I was the first to hear about the translation because it was my researches into the life of General Sir William Clayton, first baronet, father of Phileas Fogg, which enabled Fogg’s childhood home to be located and, hence, the illuminating notebooks.
The long-abandoned Fogg Hall was searched by my English colleague, the aforementioned linguist, a great-grandson of Sir William Clayton by his tenth wife, Margaret Shaw. Sir Beowulf’s investigation resulted in the finding of the child’s parallel texts and the consequent partial translations. From the notes furnished me by Sir Beowulf I have reconstructed the story behind Verne’s story: The Other Log of Phileas Fogg.
1
Phileas Fogg was said by Verne to be a bearded Byron, one who was so tranquil that he might live a thousand years without getting old.
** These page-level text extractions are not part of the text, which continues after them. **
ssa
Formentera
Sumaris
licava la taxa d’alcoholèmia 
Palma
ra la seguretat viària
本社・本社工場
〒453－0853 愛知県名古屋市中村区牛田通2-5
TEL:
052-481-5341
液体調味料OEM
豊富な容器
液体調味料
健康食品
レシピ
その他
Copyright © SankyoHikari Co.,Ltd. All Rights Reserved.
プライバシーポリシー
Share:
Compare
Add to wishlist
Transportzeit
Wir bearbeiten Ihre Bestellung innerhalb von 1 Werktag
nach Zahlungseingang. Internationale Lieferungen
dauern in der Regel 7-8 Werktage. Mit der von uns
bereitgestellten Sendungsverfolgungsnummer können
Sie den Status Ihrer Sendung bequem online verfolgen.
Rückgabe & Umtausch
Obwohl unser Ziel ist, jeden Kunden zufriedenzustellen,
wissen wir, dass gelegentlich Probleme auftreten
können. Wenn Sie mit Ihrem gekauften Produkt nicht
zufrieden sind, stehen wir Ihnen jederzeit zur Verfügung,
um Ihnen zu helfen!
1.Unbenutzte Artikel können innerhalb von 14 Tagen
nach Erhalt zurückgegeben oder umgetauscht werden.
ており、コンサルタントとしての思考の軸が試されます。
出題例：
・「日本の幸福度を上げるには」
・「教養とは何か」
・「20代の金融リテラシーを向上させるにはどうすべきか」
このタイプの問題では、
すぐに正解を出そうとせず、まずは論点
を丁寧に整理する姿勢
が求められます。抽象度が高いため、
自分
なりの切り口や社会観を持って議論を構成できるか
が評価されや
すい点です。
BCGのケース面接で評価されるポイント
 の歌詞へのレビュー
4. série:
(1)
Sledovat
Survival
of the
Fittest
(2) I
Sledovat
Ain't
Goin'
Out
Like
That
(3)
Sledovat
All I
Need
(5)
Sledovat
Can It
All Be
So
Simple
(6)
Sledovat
Was this statement about his possible longevity just a coincidence, a flying thought which chance happened to fit with the wings of truth?
A millennium of life was exactly what Fogg had been promised. In 1872 he was said to be about forty years of age, and so he was. But the Eridanean elixir does not effect its work until the body is about forty years old, and then it rapidly takes hold. Today, Fogg would look as if he had aged perhaps a year or two, if he is still alive. The chances are that he is alive and well somewhere in England. Can anyone point to a gravestone on which is carved his name, the date of his birth, 1832, followed by the date of his death? They cannot.
Mr. Fogg was tall and well shaped and had a handsome face, which is to be expected from one who so closely resembles Byron. His hair and whiskers were light, which may mean in Vernese that he was blond or had light brown hair. The color of his eyes is not mentioned by Verne. A Scotland Yard report, however, still available to the researcher who is diligent enough to dig for it, gives them as dark gray. This is to be expected in a member of a family noted for its gray eyes.
His face was pale, a natural consequence of exposure to the sun for only once a day during the time it takes to step off one-thousand-and-one-hundred-and-fifty-one consecutive paces. His teeth, unlike the typical Englishman’s of that day, were magnificent. He had lost none to the dental decay which afflicted the people of Albion in the mid-nineteenth century. This quality, like the gray eyes, seems to have been a genetic factor. On the other hand, since he was given a number of elixirs during his childhood, the dental health may have resulted from a drug which originated light-years and millennia away.